2 Question Addressed

Aim of our study was to test the ability of natural melanins to induce an inflammatory response on cultured keratinocytes and to affect the levels of endogenous antioxidants, independently from light exposure.

3 Experimental Design

Immortalized keratinocytes were incubated in the dark with increasing doses of RHP, BHE and WHP, purified from untreated hair of healthy volunteers (s11). Integrative experiments with the three compounds (RHP*, BEH* and WHP*) previously washed with EDTA, a strong chelating agent, have been performed to ensure removal of possible contaminants. Thereafter the direct pro-inflammatory ability was investigated through IL-1β, TNF-α and IL-6 gene (RT-PCR) and protein expression (ELISA). In addition, to explore the direct pro-oxidant ability of RHP, BHE and WHP, the levels of cellular antioxidants (GSH and NADPH) and lipid peroxidation markers (TBARS) were determined by HPLC with electrochemical/UV detection and by spectrophotometry, respectively.
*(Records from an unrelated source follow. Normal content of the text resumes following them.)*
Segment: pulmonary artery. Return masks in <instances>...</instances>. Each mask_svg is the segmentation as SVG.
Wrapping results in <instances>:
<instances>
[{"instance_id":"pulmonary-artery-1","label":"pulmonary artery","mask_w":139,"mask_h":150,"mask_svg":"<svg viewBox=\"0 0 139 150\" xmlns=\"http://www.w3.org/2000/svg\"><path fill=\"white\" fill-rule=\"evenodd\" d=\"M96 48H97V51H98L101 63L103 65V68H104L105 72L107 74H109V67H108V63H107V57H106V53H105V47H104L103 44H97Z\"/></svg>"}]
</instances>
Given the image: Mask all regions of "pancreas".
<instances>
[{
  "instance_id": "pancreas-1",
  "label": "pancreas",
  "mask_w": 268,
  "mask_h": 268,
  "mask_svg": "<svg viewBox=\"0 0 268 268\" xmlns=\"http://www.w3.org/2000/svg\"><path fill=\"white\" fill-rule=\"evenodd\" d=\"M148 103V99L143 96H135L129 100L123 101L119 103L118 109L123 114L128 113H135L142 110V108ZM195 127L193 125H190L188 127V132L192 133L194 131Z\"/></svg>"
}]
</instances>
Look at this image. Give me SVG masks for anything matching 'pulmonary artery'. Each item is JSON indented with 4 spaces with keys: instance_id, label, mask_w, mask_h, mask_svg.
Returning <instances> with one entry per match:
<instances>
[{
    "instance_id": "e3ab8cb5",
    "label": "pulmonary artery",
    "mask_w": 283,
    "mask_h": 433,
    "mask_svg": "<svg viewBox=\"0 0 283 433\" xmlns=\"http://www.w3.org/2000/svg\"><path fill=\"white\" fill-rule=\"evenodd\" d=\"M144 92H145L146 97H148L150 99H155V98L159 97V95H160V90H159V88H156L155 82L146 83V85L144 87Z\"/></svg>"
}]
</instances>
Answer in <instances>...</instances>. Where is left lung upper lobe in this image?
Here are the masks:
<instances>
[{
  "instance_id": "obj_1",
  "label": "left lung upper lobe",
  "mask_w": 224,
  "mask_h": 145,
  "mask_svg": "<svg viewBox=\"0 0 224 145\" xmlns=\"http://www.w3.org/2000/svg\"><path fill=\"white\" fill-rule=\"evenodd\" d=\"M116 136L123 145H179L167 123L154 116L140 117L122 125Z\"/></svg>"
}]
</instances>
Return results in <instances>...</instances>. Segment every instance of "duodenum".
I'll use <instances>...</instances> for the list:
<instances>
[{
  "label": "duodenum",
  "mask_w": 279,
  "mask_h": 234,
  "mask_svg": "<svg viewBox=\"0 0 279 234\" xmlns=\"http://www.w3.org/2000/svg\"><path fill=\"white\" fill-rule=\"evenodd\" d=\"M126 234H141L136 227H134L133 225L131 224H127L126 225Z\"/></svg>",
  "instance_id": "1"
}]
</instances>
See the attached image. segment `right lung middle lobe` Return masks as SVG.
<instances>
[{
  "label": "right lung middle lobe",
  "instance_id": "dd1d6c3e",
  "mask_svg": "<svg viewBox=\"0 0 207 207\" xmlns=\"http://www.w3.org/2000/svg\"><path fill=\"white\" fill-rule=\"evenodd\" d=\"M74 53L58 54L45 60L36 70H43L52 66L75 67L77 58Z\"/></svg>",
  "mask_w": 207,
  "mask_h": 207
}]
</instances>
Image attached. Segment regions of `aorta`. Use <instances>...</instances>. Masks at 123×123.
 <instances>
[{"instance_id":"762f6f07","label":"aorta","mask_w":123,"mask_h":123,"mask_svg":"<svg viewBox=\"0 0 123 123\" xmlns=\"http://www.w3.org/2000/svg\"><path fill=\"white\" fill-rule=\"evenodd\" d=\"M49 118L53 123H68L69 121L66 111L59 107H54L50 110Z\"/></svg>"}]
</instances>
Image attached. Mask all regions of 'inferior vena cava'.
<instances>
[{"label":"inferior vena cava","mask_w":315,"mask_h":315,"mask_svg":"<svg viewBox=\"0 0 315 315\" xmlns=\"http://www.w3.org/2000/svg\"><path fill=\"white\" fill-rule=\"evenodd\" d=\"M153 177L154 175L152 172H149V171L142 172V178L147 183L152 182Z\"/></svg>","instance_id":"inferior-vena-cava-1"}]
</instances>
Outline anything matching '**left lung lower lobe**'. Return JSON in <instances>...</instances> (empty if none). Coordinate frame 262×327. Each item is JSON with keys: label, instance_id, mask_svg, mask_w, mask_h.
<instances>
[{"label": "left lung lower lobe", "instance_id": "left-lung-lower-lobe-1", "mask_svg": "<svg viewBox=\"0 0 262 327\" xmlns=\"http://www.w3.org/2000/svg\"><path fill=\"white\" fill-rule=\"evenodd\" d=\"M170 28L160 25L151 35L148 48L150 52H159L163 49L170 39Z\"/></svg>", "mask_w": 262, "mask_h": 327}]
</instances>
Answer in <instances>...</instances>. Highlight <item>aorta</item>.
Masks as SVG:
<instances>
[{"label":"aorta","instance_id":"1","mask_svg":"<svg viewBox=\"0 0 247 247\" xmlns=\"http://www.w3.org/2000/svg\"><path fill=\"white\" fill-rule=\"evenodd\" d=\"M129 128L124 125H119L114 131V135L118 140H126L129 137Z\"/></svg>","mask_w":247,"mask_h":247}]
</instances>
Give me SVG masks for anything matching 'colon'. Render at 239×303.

Materials and methods are described under supplementary material 1 (S1).

4 Results

Exposure to RHP or BHE, but not to WHP, moderately decreased keratinocyte viability (Fig. 1a). Proliferation/apoptosis assessment showed not significant differences (Fig. S1). RHP, and to a minor extent BHE, promoted expression of pro-inflammatory interleukins and oxidative damage, whereas WHP was ineffective. EDTA-treated compounds (RHP*, BHE* and WHP*) showed similar toxic or pro-inflammatory effects (Fig. S2).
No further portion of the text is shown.